THE RECORDS |
══════
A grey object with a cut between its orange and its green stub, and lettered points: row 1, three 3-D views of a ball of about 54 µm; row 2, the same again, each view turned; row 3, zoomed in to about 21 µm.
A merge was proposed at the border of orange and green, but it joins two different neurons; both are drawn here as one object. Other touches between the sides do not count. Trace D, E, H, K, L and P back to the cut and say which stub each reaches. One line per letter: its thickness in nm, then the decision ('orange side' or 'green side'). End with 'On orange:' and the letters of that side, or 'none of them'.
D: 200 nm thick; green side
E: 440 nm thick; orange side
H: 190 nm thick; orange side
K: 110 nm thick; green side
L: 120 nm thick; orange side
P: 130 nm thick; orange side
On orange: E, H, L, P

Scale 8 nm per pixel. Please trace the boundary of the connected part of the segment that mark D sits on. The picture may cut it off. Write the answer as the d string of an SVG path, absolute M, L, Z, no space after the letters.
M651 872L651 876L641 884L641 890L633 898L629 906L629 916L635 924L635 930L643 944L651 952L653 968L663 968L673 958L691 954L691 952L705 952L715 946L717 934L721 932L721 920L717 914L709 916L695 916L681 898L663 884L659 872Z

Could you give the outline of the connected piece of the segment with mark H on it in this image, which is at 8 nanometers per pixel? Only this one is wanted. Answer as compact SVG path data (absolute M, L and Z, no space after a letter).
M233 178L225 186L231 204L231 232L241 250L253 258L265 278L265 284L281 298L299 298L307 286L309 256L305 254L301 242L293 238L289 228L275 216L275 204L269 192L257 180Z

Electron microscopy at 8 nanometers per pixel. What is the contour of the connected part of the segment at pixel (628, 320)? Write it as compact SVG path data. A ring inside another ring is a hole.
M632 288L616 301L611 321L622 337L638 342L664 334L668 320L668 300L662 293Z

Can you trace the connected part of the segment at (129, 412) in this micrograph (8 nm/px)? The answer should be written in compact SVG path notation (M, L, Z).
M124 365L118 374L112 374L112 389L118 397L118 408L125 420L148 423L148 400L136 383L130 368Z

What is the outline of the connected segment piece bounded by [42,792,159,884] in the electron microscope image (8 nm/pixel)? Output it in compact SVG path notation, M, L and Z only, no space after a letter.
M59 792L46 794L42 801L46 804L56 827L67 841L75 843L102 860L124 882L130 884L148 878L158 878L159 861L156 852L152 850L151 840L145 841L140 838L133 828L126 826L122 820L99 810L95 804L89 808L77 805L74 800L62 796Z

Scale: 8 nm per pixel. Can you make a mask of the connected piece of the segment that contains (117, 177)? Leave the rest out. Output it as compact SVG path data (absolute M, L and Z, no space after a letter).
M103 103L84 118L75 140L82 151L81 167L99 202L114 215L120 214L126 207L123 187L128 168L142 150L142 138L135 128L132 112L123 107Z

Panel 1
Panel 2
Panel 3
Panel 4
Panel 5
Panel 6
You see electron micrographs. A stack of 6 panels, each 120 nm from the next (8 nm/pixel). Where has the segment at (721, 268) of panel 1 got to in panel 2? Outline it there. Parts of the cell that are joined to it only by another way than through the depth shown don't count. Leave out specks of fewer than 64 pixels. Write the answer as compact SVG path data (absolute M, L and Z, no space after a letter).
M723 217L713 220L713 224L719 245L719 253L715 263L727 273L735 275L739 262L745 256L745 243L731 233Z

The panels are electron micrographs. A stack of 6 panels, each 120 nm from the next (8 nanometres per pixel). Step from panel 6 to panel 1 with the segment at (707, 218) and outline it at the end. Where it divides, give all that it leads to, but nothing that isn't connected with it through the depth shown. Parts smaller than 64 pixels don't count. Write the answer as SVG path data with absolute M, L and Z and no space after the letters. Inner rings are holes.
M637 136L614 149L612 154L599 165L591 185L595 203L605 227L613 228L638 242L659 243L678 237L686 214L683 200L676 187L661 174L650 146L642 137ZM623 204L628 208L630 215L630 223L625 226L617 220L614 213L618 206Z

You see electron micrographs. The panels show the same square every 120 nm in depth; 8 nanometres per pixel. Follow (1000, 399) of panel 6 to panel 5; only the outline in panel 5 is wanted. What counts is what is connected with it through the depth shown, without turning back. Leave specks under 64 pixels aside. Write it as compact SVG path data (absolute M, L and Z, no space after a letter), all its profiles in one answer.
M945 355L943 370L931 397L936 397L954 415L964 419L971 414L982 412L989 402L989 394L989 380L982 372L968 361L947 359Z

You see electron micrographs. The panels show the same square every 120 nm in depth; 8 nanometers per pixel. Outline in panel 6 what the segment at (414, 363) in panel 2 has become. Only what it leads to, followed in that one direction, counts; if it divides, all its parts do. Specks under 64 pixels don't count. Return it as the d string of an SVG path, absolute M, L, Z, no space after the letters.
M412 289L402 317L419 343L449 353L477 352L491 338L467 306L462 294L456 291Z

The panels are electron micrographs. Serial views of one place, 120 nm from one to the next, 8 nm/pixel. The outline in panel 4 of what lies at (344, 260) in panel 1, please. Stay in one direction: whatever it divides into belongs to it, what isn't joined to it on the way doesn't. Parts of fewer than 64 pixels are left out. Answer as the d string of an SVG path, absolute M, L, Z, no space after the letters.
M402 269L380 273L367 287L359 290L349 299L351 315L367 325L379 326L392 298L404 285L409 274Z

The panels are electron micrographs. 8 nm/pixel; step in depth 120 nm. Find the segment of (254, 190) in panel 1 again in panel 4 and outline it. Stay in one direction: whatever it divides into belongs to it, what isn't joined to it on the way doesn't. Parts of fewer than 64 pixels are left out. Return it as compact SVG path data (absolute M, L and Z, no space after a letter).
══════
TASK ITEM | The reply should consist of the full listing, copied exactly.

WORKED SOLUTION |
A grey object with a cut between its orange and its green stub, and lettered points: row 1, three 3-D views of a ball of about 54 µm; row 2, the same again, each view turned; row 3, zoomed in to about 21 µm.
A merge was proposed at the border of orange and green, but it joins two different neurons; both are drawn here as one object. Other touches between the sides do not count. Trace D, E, H, K, L and P back to the cut and say which stub each reaches. One line per letter: its thickness in nm, then the decision ('orange side' or 'green side'). End with 'On orange:' and the letters of that side, or 'none of them'.
D: 200 nm thick; green side
E: 440 nm thick; orange side
H: 190 nm thick; orange side
K: 110 nm thick; green side
L: 120 nm thick; orange side
P: 130 nm thick; orange side
On orange: E, H, L, P

Scale 8 nm per pixel. Please trace the boundary of the connected part of the segment that mark D sits on. The picture may cut it off. Write the answer as the d string of an SVG path, absolute M, L, Z, no space after the letters.
M651 872L651 876L641 884L641 890L633 898L629 906L629 916L635 924L635 930L643 944L651 952L653 968L663 968L673 958L691 954L691 952L705 952L715 946L717 934L721 932L721 920L717 914L709 916L695 916L681 898L663 884L659 872Z

Could you give the outline of the connected piece of the segment with mark H on it in this image, which is at 8 nanometers per pixel? Only this one is wanted. Answer as compact SVG path data (absolute M, L and Z, no space after a letter).
M233 178L225 186L231 204L231 232L241 250L253 258L265 278L265 284L281 298L299 298L307 286L309 256L305 254L301 242L293 238L289 228L275 216L275 204L269 192L257 180Z

Electron microscopy at 8 nanometers per pixel. What is the contour of the connected part of the segment at pixel (628, 320)? Write it as compact SVG path data. A ring inside another ring is a hole.
M632 288L616 301L611 321L622 337L638 342L664 334L668 320L668 300L662 293Z

Can you trace the connected part of the segment at (129, 412) in this micrograph (8 nm/px)? The answer should be written in compact SVG path notation (M, L, Z).
M124 365L118 374L112 374L112 389L118 397L118 408L125 420L148 423L148 400L136 383L130 368Z

What is the outline of the connected segment piece bounded by [42,792,159,884] in the electron microscope image (8 nm/pixel)? Output it in compact SVG path notation, M, L and Z only, no space after a letter.
M59 792L46 794L42 801L46 804L56 827L67 841L75 843L102 860L124 882L130 884L148 878L158 878L159 861L156 852L152 850L151 840L145 841L140 838L133 828L126 826L122 820L99 810L95 804L89 808L77 805L74 800L62 796Z

Scale: 8 nm per pixel. Can you make a mask of the connected piece of the segment that contains (117, 177)? Leave the rest out. Output it as compact SVG path data (absolute M, L and Z, no space after a letter).
M103 103L84 118L75 140L82 151L81 167L99 202L114 215L120 214L126 207L123 187L128 168L142 150L142 138L135 128L132 112L123 107Z

Panel 1
Panel 2
Panel 3
Panel 4
Panel 5
Panel 6
You see electron micrographs. A stack of 6 panels, each 120 nm from the next (8 nm/pixel). Where has the segment at (721, 268) of panel 1 got to in panel 2? Outline it there. Parts of the cell that are joined to it only by another way than through the depth shown don't count. Leave out specks of fewer than 64 pixels. Write the answer as compact SVG path data (absolute M, L and Z, no space after a letter).
M723 217L713 220L713 224L719 245L719 253L715 263L727 273L735 275L739 262L745 256L745 243L731 233Z

The panels are electron micrographs. A stack of 6 panels, each 120 nm from the next (8 nanometres per pixel). Step from panel 6 to panel 1 with the segment at (707, 218) and outline it at the end. Where it divides, give all that it leads to, but nothing that isn't connected with it through the depth shown. Parts smaller than 64 pixels don't count. Write the answer as SVG path data with absolute M, L and Z and no space after the letters. Inner rings are holes.
M637 136L614 149L612 154L599 165L591 185L595 203L605 227L613 228L638 242L659 243L678 237L686 214L683 200L676 187L661 174L650 146L642 137ZM623 204L628 208L630 215L630 223L625 226L617 220L614 213L618 206Z

You see electron micrographs. The panels show the same square every 120 nm in depth; 8 nanometres per pixel. Follow (1000, 399) of panel 6 to panel 5; only the outline in panel 5 is wanted. What counts is what is connected with it through the depth shown, without turning back. Leave specks under 64 pixels aside. Write it as compact SVG path data (absolute M, L and Z, no space after a letter), all its profiles in one answer.
M945 355L943 370L931 397L936 397L954 415L964 419L971 414L982 412L989 402L989 394L989 380L982 372L968 361L947 359Z

You see electron micrographs. The panels show the same square every 120 nm in depth; 8 nanometers per pixel. Outline in panel 6 what the segment at (414, 363) in panel 2 has become. Only what it leads to, followed in that one direction, counts; if it divides, all its parts do. Specks under 64 pixels don't count. Return it as the d string of an SVG path, absolute M, L, Z, no space after the letters.
M412 289L402 317L419 343L449 353L477 352L491 338L467 306L462 294L456 291Z

The panels are electron micrographs. Serial views of one place, 120 nm from one to the next, 8 nm/pixel. The outline in panel 4 of what lies at (344, 260) in panel 1, please. Stay in one direction: whatever it divides into belongs to it, what isn't joined to it on the way doesn't. Parts of fewer than 64 pixels are left out. Answer as the d string of an SVG path, absolute M, L, Z, no space after the letters.
M402 269L380 273L367 287L359 290L349 299L351 315L367 325L379 326L392 298L404 285L409 274Z

The panels are electron micrographs. 8 nm/pixel; step in depth 120 nm. Find the segment of (254, 190) in panel 1 again in panel 4 and outline it. Stay in one direction: whatever it divides into belongs to it, what isn't joined to it on the way doesn't. Parts of fewer than 64 pixels are left out. Return it as compact SVG path data (absolute M, L and Z, no space after a letter).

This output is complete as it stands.